- _TASK DETAILS_
Look through the data below. Collect every line where the word "scroll" occurs.
*** Opening DATA FOR REVIEW ***
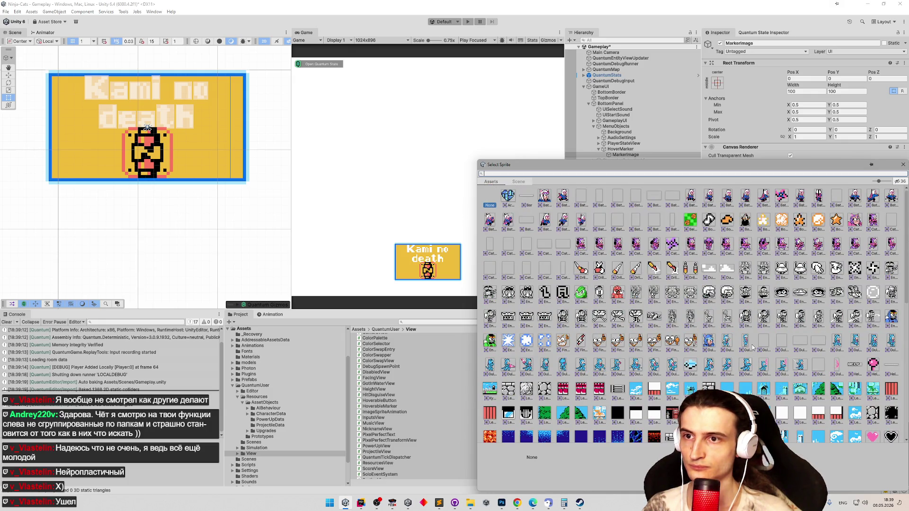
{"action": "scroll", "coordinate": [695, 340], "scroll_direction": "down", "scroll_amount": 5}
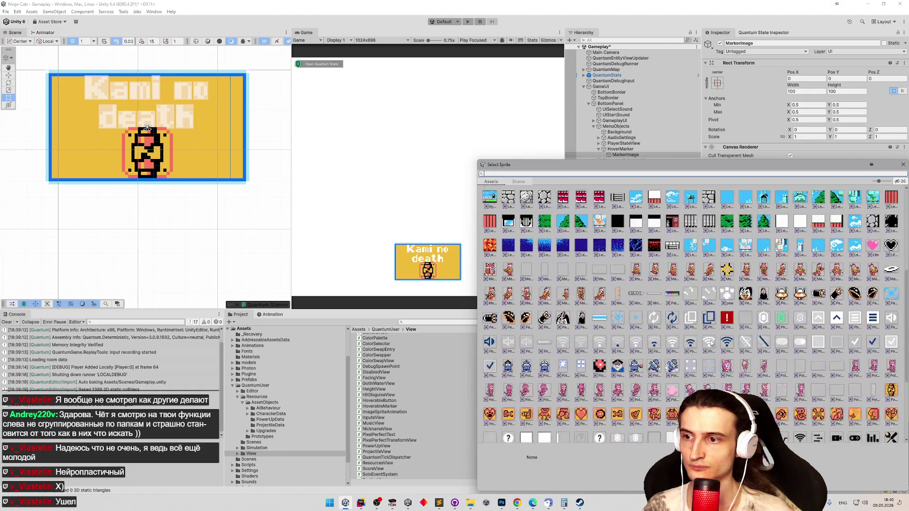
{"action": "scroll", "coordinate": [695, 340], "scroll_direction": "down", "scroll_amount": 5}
*** Closing DATA FOR REVIEW ***
*** Opening DATA FOR REVIEW ***
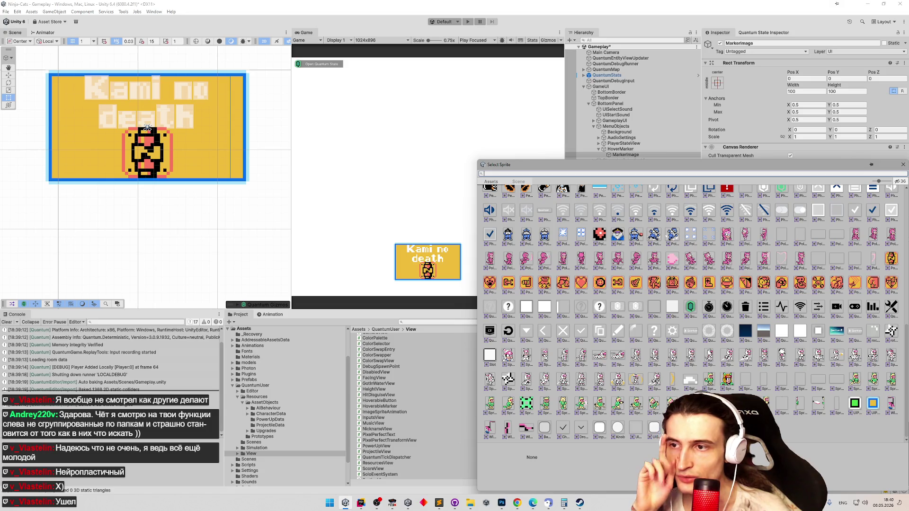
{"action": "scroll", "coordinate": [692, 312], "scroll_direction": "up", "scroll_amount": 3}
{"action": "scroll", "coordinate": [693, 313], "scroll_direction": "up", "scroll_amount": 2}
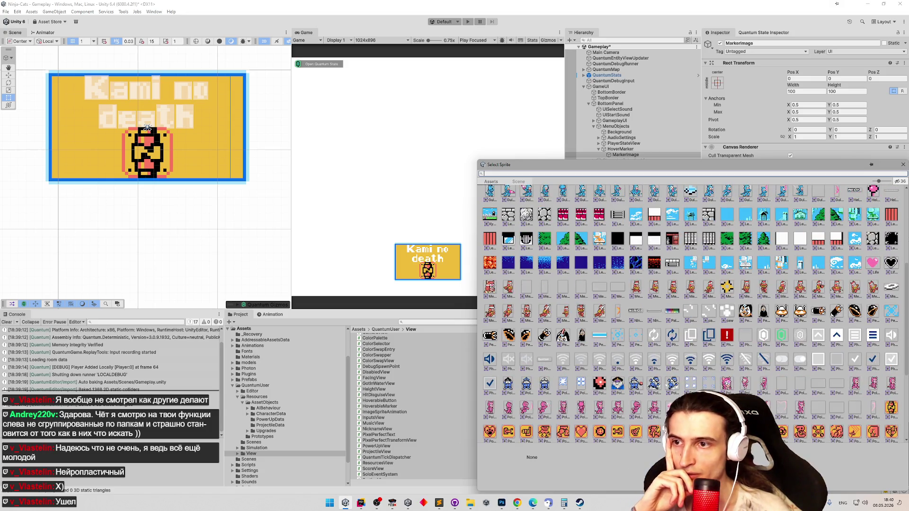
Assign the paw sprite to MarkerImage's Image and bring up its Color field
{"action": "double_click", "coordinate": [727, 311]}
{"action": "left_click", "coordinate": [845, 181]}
*** Closing DATA FOR REVIEW ***
- _RESPONSE TO THE TASK_
{"action": "scroll", "coordinate": [695, 340], "scroll_direction": "down", "scroll_amount": 5}
{"action": "scroll", "coordinate": [695, 340], "scroll_direction": "down", "scroll_amount": 5}
{"action": "scroll", "coordinate": [692, 312], "scroll_direction": "up", "scroll_amount": 3}
{"action": "scroll", "coordinate": [693, 313], "scroll_direction": "up", "scroll_amount": 2}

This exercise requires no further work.